Constant customer orientation

How to ensure you focus on your customers by using digital marketing

What can small companies achieve if they pursue constant customer orientation in digital marketing? Martina Dalla Vecchia, a lecturer in e-commerce, digital marketing and social media at the University of Applied Sciences and Arts Northwestern Switzerland (FHNW), provides the answers.

Why is it becoming increasingly important to focus on constant customer orientation in marketing?

Constant customer orientation simply means a company focusing intensively on its customers to gain a better understanding of them. The company aims to find out about the customer’s situation when they have interactions with the company. That is nothing new in itself. However, the situation has become more complex – virtual as well as real contact points have to be taken into account along the customer journey during the purchase process. Customers generally find out about the product or service online – not just on the company website but also on ratings sites, blogs or YouTube. All of these contact points – from initial interest to after-sales customer service – are included in the customer journey using one or more customer profiles, also known as personas, which we derive from the target groups.

The digital points of contact in marketing include Google searches, websites/blogs/shops, newsletters/webinars, Xing/Linkedin/Google+, Facebook/Twitter and Youtube/SlideShare. Examples of offline points of contact are local branches, events, advertising/PR, seminars, direct mail / flyers and trade fairs.
Examples of digital and non-digital points of contact on the customer journey.

How can small companies produce such personas?
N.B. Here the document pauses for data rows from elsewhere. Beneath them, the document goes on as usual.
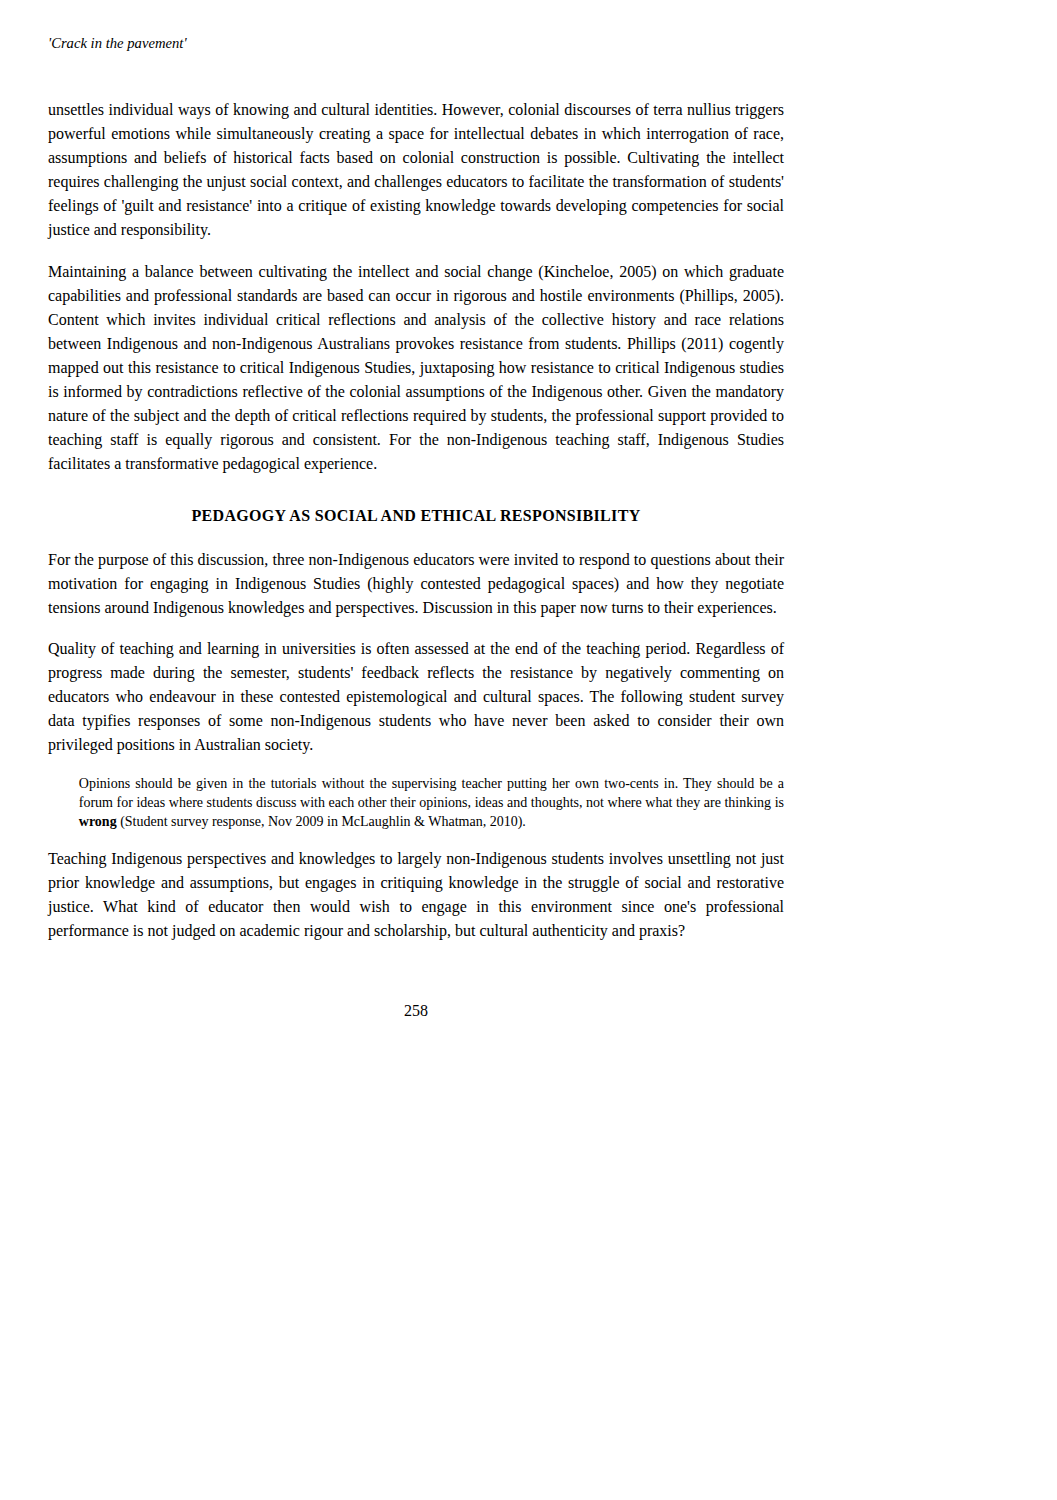'Crack in the pavement'
unsettles individual ways of knowing and cultural identities. However, colonial discourses of terra nullius triggers powerful emotions while simultaneously creating a space for intellectual debates in which interrogation of race, assumptions and beliefs of historical facts based on colonial construction is possible. Cultivating the intellect requires challenging the unjust social context, and challenges educators to facilitate the transformation of students' feelings of 'guilt and resistance' into a critique of existing knowledge towards developing competencies for social justice and responsibility.
Maintaining a balance between cultivating the intellect and social change (Kincheloe, 2005) on which graduate capabilities and professional standards are based can occur in rigorous and hostile environments (Phillips, 2005). Content which invites individual critical reflections and analysis of the collective history and race relations between Indigenous and non-Indigenous Australians provokes resistance from students. Phillips (2011) cogently mapped out this resistance to critical Indigenous Studies, juxtaposing how resistance to critical Indigenous studies is informed by contradictions reflective of the colonial assumptions of the Indigenous other. Given the mandatory nature of the subject and the depth of critical reflections required by students, the professional support provided to teaching staff is equally rigorous and consistent. For the non-Indigenous teaching staff, Indigenous Studies facilitates a transformative pedagogical experience.
Pedagogy as Social and Ethical Responsibility
For the purpose of this discussion, three non-Indigenous educators were invited to respond to questions about their motivation for engaging in Indigenous Studies (highly contested pedagogical spaces) and how they negotiate tensions around Indigenous knowledges and perspectives. Discussion in this paper now turns to their experiences.
Quality of teaching and learning in universities is often assessed at the end of the teaching period. Regardless of progress made during the semester, students' feedback reflects the resistance by negatively commenting on educators who endeavour in these contested epistemological and cultural spaces. The following student survey data typifies responses of some non-Indigenous students who have never been asked to consider their own privileged positions in Australian society.
Opinions should be given in the tutorials without the supervising teacher putting her own two-cents in. They should be a forum for ideas where students discuss with each other their opinions, ideas and thoughts, not where what they are thinking is wrong (Student survey response, Nov 2009 in McLaughlin & Whatman, 2010).
Teaching Indigenous perspectives and knowledges to largely non-Indigenous students involves unsettling not just prior knowledge and assumptions, but engages in critiquing knowledge in the struggle of social and restorative justice. What kind of educator then would wish to engage in this environment since one's professional performance is not judged on academic rigour and scholarship, but cultural authenticity and praxis?
258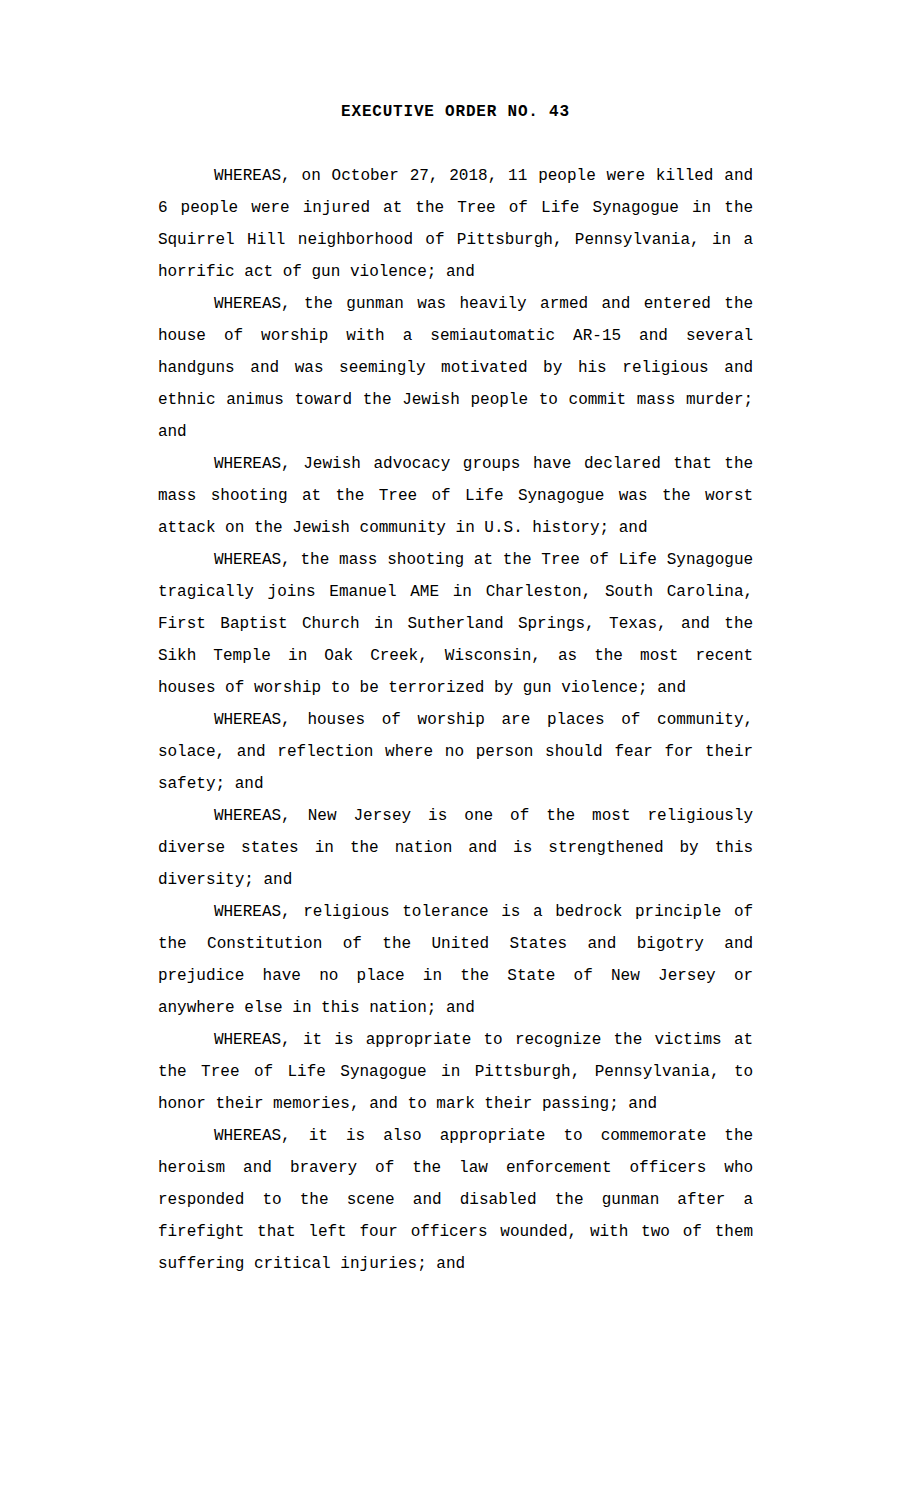EXECUTIVE ORDER NO. 43
WHEREAS, on October 27, 2018, 11 people were killed and 6 people were injured at the Tree of Life Synagogue in the Squirrel Hill neighborhood of Pittsburgh, Pennsylvania, in a horrific act of gun violence; and
WHEREAS, the gunman was heavily armed and entered the house of worship with a semiautomatic AR-15 and several handguns and was seemingly motivated by his religious and ethnic animus toward the Jewish people to commit mass murder; and
WHEREAS, Jewish advocacy groups have declared that the mass shooting at the Tree of Life Synagogue was the worst attack on the Jewish community in U.S. history; and
WHEREAS, the mass shooting at the Tree of Life Synagogue tragically joins Emanuel AME in Charleston, South Carolina, First Baptist Church in Sutherland Springs, Texas, and the Sikh Temple in Oak Creek, Wisconsin, as the most recent houses of worship to be terrorized by gun violence; and
WHEREAS, houses of worship are places of community, solace, and reflection where no person should fear for their safety; and
WHEREAS, New Jersey is one of the most religiously diverse states in the nation and is strengthened by this diversity; and
WHEREAS, religious tolerance is a bedrock principle of the Constitution of the United States and bigotry and prejudice have no place in the State of New Jersey or anywhere else in this nation; and
WHEREAS, it is appropriate to recognize the victims at the Tree of Life Synagogue in Pittsburgh, Pennsylvania, to honor their memories, and to mark their passing; and
WHEREAS, it is also appropriate to commemorate the heroism and bravery of the law enforcement officers who responded to the scene and disabled the gunman after a firefight that left four officers wounded, with two of them suffering critical injuries; and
The objectives, requirements, interests and search profile of the company’s typical customers are determined from experience and customer data. Let’s take a camera business as an example. It plans to launch a customer acquisition campaign in early summer. To ensure the campaign is carried out in a targeted way, the company produces the persona Jenny based on existing sales figures and customer requirements. Jenny is 24 years old, she wants to buy an underwater camera and needs to be able to take fantastic underwater photos. Her interests are travelling and diving. She usually uses Google for searches, is active on Instagram and Facebook and is a frequent smartphone user. In terms of customer experience, she is looking for a cool look and a bargain. Campaign objectives can now be derived from this persona description.
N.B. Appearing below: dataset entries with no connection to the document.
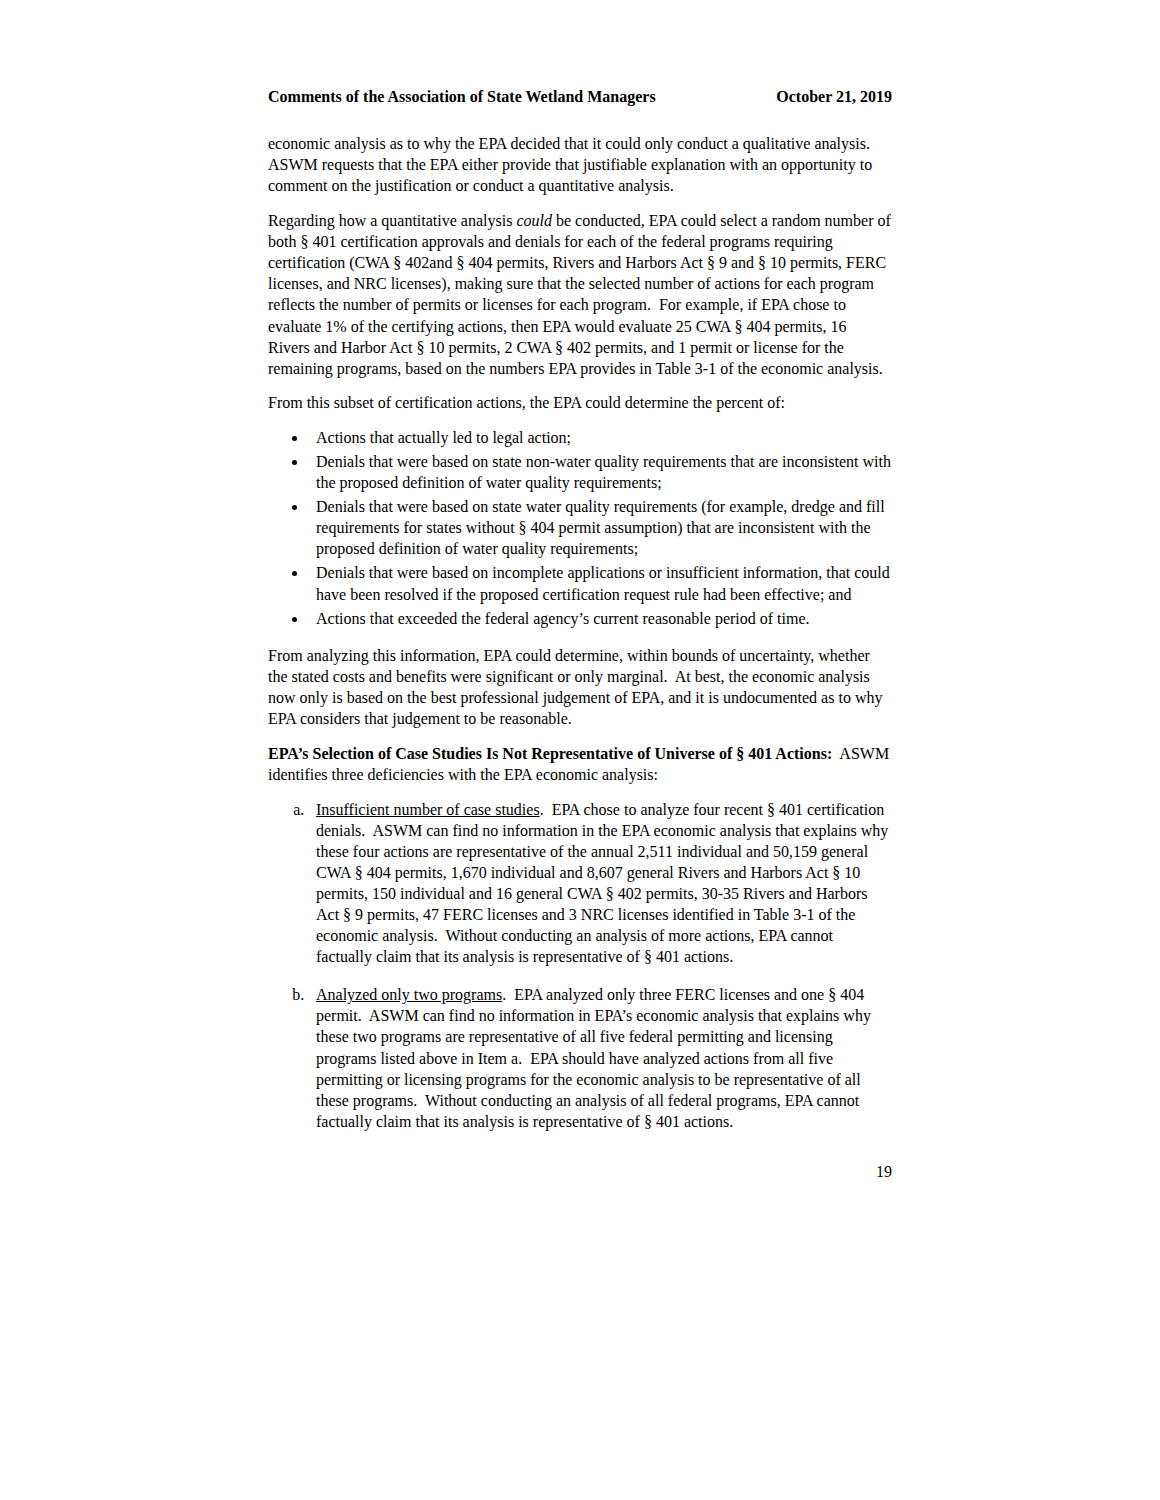Comments of the Association of State Wetland Managers
October 21, 2019
economic analysis as to why the EPA decided that it could only conduct a qualitative analysis. ASWM requests that the EPA either provide that justifiable explanation with an opportunity to comment on the justification or conduct a quantitative analysis.
Regarding how a quantitative analysis could be conducted, EPA could select a random number of both § 401 certification approvals and denials for each of the federal programs requiring certification (CWA § 402and § 404 permits, Rivers and Harbors Act § 9 and § 10 permits, FERC licenses, and NRC licenses), making sure that the selected number of actions for each program reflects the number of permits or licenses for each program. For example, if EPA chose to evaluate 1% of the certifying actions, then EPA would evaluate 25 CWA § 404 permits, 16 Rivers and Harbor Act § 10 permits, 2 CWA § 402 permits, and 1 permit or license for the remaining programs, based on the numbers EPA provides in Table 3-1 of the economic analysis.
From this subset of certification actions, the EPA could determine the percent of:
Actions that actually led to legal action;
Denials that were based on state non-water quality requirements that are inconsistent with the proposed definition of water quality requirements;
Denials that were based on state water quality requirements (for example, dredge and fill requirements for states without § 404 permit assumption) that are inconsistent with the proposed definition of water quality requirements;
Denials that were based on incomplete applications or insufficient information, that could have been resolved if the proposed certification request rule had been effective; and
Actions that exceeded the federal agency’s current reasonable period of time.
From analyzing this information, EPA could determine, within bounds of uncertainty, whether the stated costs and benefits were significant or only marginal. At best, the economic analysis now only is based on the best professional judgement of EPA, and it is undocumented as to why EPA considers that judgement to be reasonable.
EPA’s Selection of Case Studies Is Not Representative of Universe of § 401 Actions: ASWM identifies three deficiencies with the EPA economic analysis:
Insufficient number of case studies. EPA chose to analyze four recent § 401 certification denials. ASWM can find no information in the EPA economic analysis that explains why these four actions are representative of the annual 2,511 individual and 50,159 general CWA § 404 permits, 1,670 individual and 8,607 general Rivers and Harbors Act § 10 permits, 150 individual and 16 general CWA § 402 permits, 30-35 Rivers and Harbors Act § 9 permits, 47 FERC licenses and 3 NRC licenses identified in Table 3-1 of the economic analysis. Without conducting an analysis of more actions, EPA cannot factually claim that its analysis is representative of § 401 actions.
Analyzed only two programs. EPA analyzed only three FERC licenses and one § 404 permit. ASWM can find no information in EPA’s economic analysis that explains why these two programs are representative of all five federal permitting and licensing programs listed above in Item a. EPA should have analyzed actions from all five permitting or licensing programs for the economic analysis to be representative of all these programs. Without conducting an analysis of all federal programs, EPA cannot factually claim that its analysis is representative of § 401 actions.
19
This example show the persona Jenny who is 24 years old, works in a bank and is single. She is described as follows: Objective: to purchase an underwater camera Requirement: fantastic underwater photos Interests: travelling, diving Search: search profile on Google Online: very active on her smartphone User experience: cool look, bargain Call-to-action: test now with no obligation Social: Instagram, Facebook, WhatsApp  The company’s objectives and benchmarks are: to measure purchase of an underwater camera with sales; measure newsletter subscriptions with registrations, measure recommendations from social media with social signs.

What might the goals be?

Here is an example: we want Jenny to buy an underwater camera, to sign up for our newsletter and to recommend our product on social media. The customer journey is now defined on this basis, visualizing Jenny’s contact points with the camera shop in relation to her decision-making process. This process covers the initial interest, the information and offer comparison phase, the actual purchase, the delivery and customer service.

The following measures are implemented over the stages of the customer journey: video blog with newsletter subscription in the interest, information and comparison stage, special offer in the comparison and purchase stage and photo competition in the service phase.
The stages of a customer journey.

The camera shop’s task now is to provide the persona Jenny with the correct information at every stage of the decision-making process. The camera shop decides to produce a video blog with great ideas for underwater photos. At the end of the video, there is a reference to the newsletter and a special offer to encourage customers to buy the product. Customers are then encouraged to give recommendations with a photo competition on social media in the after-sales phase.

What advantages do small businesses have in modern marketing?

You know your customers very well. Your big opportunity lies in applying this knowledge in the digital world. To do so, you require a fundamental knowledge of digital marketing. This could be systematically acquired through advanced training or developed by working with an agency. The key factor is the general willingness to focus on digital marketing as a permanent task. The company can stand out from the competition with comprehensive customer understanding and the right mix of measures.

What should small businesses avoid in digital marketing?

Using the famous vendor’s tray for the sake of simplicity. Due to a lack of resources, small companies should limit themselves to a few channels, but they should make optimal use of them.

About our expert

Prof. Martina Dalla Vecchia is a lecturer in e-commerce, digital marketing and social media at the University of Applied Sciences and Arts Northwestern Switzerland (FHNW). As early as 2000, she launched Switzerland’s first course in e-commerce and online marketing. Her areas of expertise include marketing automation, campaign management and digital business networking (XING/LinkedIn).